- [What you will do]: Where a line in the records below includes "دانشکده", pull that line out.

********************

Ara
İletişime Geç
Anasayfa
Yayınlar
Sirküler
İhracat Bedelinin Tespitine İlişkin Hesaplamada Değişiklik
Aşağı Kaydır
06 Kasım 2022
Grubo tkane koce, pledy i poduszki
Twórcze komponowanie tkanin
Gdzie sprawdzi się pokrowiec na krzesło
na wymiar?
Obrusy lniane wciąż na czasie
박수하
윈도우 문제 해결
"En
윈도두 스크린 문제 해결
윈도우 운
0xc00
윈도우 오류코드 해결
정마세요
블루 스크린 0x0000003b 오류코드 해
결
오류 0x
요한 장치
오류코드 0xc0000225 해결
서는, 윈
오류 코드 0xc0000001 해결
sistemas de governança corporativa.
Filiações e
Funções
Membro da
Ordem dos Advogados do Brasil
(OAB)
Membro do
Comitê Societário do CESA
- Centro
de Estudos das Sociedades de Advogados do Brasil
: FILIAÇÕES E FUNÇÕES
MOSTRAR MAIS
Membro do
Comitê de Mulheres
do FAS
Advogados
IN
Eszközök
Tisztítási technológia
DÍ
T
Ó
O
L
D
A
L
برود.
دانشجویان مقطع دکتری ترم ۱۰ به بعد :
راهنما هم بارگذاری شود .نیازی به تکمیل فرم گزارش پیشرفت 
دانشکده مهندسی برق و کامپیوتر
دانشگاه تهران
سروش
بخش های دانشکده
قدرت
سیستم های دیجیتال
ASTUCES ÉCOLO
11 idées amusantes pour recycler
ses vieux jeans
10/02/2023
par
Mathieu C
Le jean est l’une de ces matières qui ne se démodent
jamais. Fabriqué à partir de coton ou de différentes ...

********************

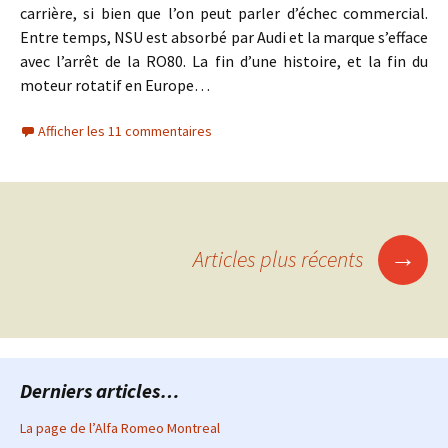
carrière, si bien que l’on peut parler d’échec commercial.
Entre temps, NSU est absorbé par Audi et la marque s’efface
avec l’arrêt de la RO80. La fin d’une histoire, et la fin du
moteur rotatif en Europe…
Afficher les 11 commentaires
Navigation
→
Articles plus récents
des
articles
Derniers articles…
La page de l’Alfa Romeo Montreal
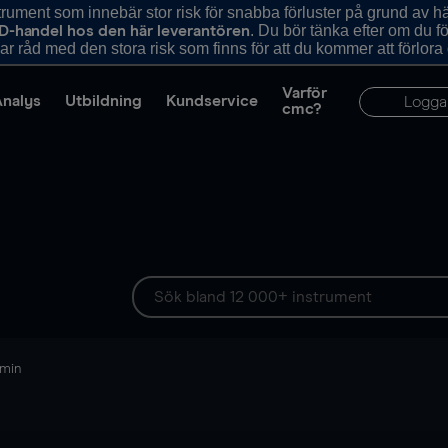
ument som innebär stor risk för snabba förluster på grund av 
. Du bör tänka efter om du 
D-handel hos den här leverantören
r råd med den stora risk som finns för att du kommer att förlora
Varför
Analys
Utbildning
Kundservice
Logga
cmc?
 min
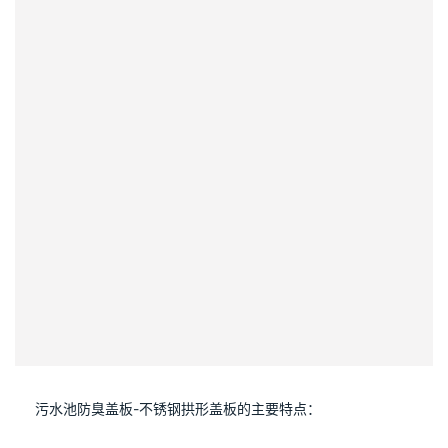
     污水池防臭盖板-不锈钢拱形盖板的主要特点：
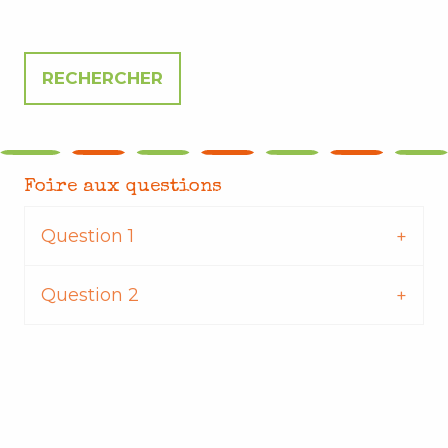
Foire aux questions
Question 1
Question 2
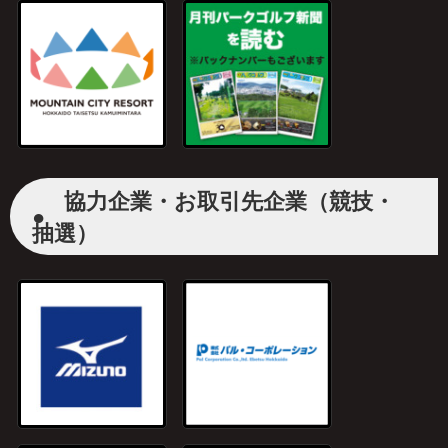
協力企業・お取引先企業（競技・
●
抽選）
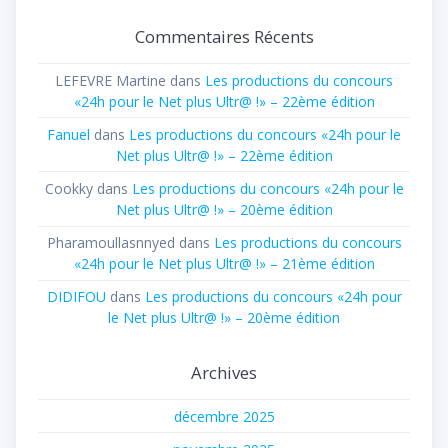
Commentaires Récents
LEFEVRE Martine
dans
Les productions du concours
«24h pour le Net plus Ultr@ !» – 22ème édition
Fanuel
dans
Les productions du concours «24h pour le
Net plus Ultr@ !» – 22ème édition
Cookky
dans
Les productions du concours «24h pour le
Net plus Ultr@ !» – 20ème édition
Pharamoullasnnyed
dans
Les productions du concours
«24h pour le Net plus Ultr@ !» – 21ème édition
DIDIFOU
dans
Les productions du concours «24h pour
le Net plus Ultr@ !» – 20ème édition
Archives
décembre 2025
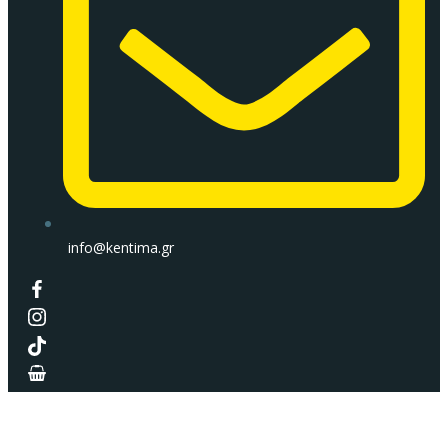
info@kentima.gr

********************

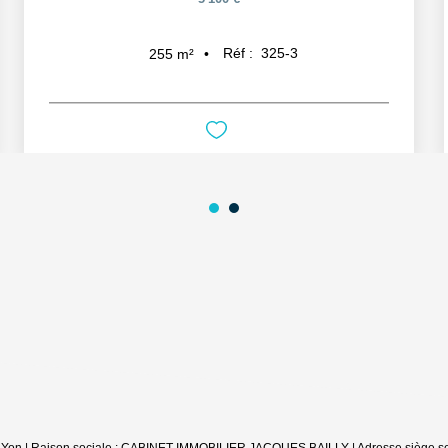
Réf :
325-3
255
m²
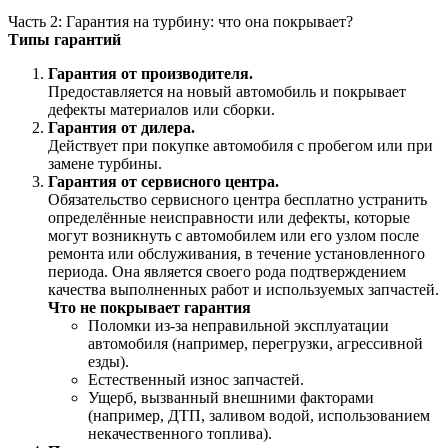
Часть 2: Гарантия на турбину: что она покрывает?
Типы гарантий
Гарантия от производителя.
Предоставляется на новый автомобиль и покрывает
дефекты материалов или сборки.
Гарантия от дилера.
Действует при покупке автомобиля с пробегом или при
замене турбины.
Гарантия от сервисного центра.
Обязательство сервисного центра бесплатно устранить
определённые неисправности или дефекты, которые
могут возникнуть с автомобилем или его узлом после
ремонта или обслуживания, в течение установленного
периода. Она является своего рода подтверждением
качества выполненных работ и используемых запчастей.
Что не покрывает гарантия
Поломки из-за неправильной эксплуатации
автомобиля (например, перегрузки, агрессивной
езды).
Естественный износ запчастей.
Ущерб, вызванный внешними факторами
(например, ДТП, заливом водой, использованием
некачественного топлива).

********************

- [Your solution]:
دانشکده مهندسی برق و کامپیوتر
بخش های دانشکده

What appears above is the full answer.